EXCERPTED TEXT:
Your hatches sound a bit too heavy to me, and I would stick to hinges, for ease of use...

These photos are the Ama hatches on Delphys, and even when being regularly awash, after a week at sea, (going hard to windward in 8-10' seas), I might only have a couple of spoonfuls get in. (never more) I'd call them 99.9%, and that's goodenuf.

These hatches started out, however, being too flexible. My ama hatches on the previous boat, (a SC 28), were even more water proof, but REALLY thick, & too heavy.
On Delphys, I underbuilt them originally, and after 8 years, all of the corner seams opened up from the inevitable flexing, when they're opened and propped up.

To repair them, (8 years ago), I filled and heavily carbon fibered The corner joints, then on the underside, glued on both stringers, AND a piece of the composite flat panels that make up parts of our interior. (Some panels are Verticell cardboard core, and others are Kledgacell foam core, with THIN ply veneers on their faces).

This made the hatches BOTH very light AND rigid, so hopefully, the corners will never open up again. (They need to be both).

You could also start out with a foam core top panel, but IF it flexes easily, you may still need to do the above treatment, or any other technique that makes them rigid, while still being light. btw... my combings could have been taller!

WORK TO BE COMPLETED: Rewrite the post on boat hatches starting at "You could also" and ending at "have been taller!", changing "top panel" to "lid" throughout.

THE DATA:
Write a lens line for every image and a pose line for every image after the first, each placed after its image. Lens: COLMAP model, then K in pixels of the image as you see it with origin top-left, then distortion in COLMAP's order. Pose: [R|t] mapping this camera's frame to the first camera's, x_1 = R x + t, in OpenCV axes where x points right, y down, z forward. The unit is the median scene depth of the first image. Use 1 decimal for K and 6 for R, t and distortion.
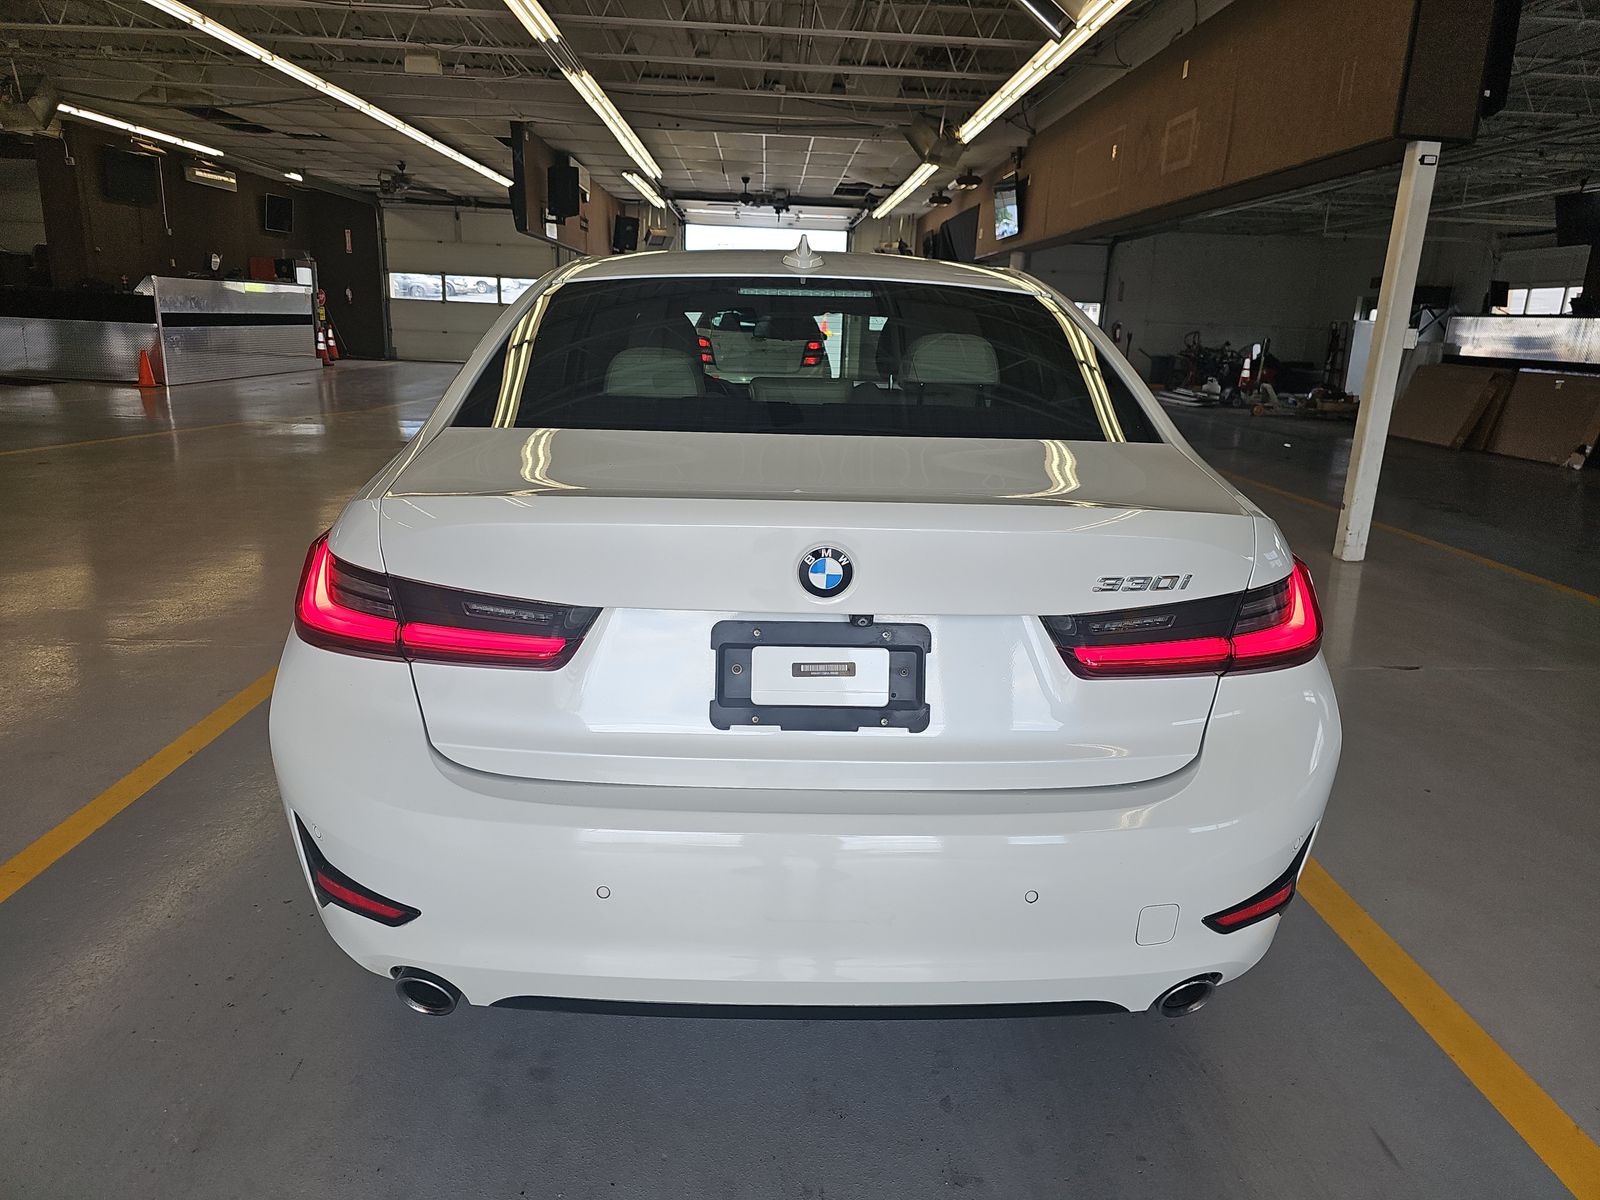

RESULT OF THIS TASK:
You could also start out with a foam core lid, but IF it flexes easily, you may still need to do the above treatment, or any other technique that makes them rigid, while still being light. btw... my combings could have been taller!